Suflês La Passagère - Hotel Bellerives

Agora que a Inglaterra ostenta uma cena própria de restaurantes mundialmente renomados nos afastamos bastante dos menus macarrônicos do passado. Hoje em dia, as descrições são todas sucintas e elegantes -- algumas mencionam, com segurança, nada mais que o ingrediente principal. Porém, ainda é possível encontrar vez ou outra uma descrição floreada de um prato ou, pior ainda, trocadilhos belicosos: um ponto baixo pessoal foi ter visto um menu anunciar uma “apreensão de salada”. Os sábios entendem que procedência é tudo no cardápio, mas isso pode ir longe demais -- ninguém precisa saber de onde vêm as almofadas ou quem fabricou as colheres. E, é claro, colocar a palavra “artesão” em algum lugar faz milagres.

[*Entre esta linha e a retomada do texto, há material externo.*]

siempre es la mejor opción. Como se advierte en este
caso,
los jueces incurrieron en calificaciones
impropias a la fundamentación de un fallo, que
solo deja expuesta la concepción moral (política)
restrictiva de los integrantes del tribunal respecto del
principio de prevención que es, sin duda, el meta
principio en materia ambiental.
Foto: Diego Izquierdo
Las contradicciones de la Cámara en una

Hotéis-fazenda e campos de críquete insistem, com teimosia, no anacronismo que é usar o termo repasto. Quando se tenta distinguir jantar, chá da tarde ou ceia, é possível se ver confuso durante um bate-papo difícil sobre classes sociais e o que Sigmund Freud chamou de “o narcisismo das pequenas diferenças”. Até mesmo a expressão “restaurantes finos” parece ser usada meramente por falta de alternativa. No final das contas, é uma frase que francamente não faz sentido – comida boa é sempre boa comida, independentemente do estilo ou do ambiente em que ela for servida?

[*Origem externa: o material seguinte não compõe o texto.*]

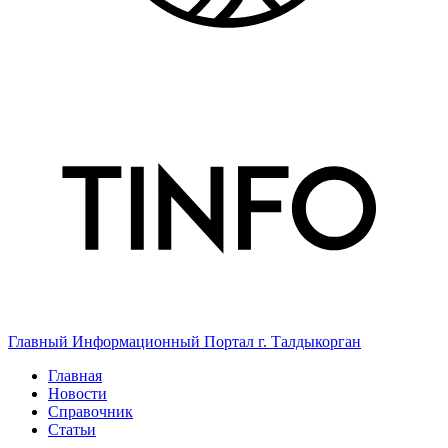
Главный Информационный Портал г. Талдыкорган
Главная
Новости
Справочник
Статьи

Lord's Cricket Ground em Londres


Falando em ser pretensioso, quando voltei para o Reino Unido depois de passar um bom tempo nos Estados Unidos, comecei a pedir o “total” ("check") em vez da conta ("bill"). Meu raciocínio era de que todos nós já temos contas demais em nossas vidas -- gás, telefone, veterinário -- e é uma palavra tão mundana para encerrar a noite de pedidos desenfreados. O que eu não trouxe da América foi o hábito de enfatizar a segunda sílaba de sorbet ou pronunciar “risoto” daquela maneira estranha.

Por falar em diferenças de idioma, uma vez passei por um turista alemão em Hong Kong que exibia com orgulho sua tatuagem recém-criada no bíceps, que ele sem dúvida imaginou dizer algo profundo e espiritual. Minha colega chinesa mal conseguiu esconder seu deleite: “Eu me pergunto quem vai dizer a ele que só está escrito ‘cozinha’ em chinês”. Um colega francês com quem eu jantava declarou que sua sobremesa era muito “esponjuda”. Tive de dizer a ele que, infelizmente, não era uma palavra real, mas que realmente devia ser.

Os britânicos são extremamente diretos quando se trata de comida. Desconfiamos do uso da emoção ao descrever um ótimo prato e ficamos muito mais felizes usando metáforas sexuais (tão sedutoras) ou narcóticas (tão viciantes). Felizmente, quase paramos de usar metáforas alimentares ao discutir sexo. Inglês simplesmente não é a língua da comida, mas isso não nos preocupa nem um pouco. Entendemos que suas particularidades e expressões idiomáticas significam que não é a língua mais fácil ou lógica de se aprender -- se fosse, palavras parecidas, como gato e rato, seriam pronunciadas da mesma forma. Não, estamos bem satisfeitos por roubar palavras de outras línguas, distorcer sua pronúncia e torná-las nossas.

De qualquer maneira, como nação, nossa configuração padrão é buscar sempre uma risadinha. Nos aeroportos, não consigo ouvir as palavras bagagem de mão (carry-on luggage) sem pensar em Sid James [comediante, conhecido por seus inúmeros papéis na série “Carry On”, nos anos 1950]. Os crepes sempre nos farão rir: a palavra lembra “crap” que, em inglês, significa “porcaria”. Nem preciso mencionar “spotted dick” ou os “dorset knobs” – respectivamente, bolinho e biscoito ingleses - termos que, em inglês, têm duplo sentido.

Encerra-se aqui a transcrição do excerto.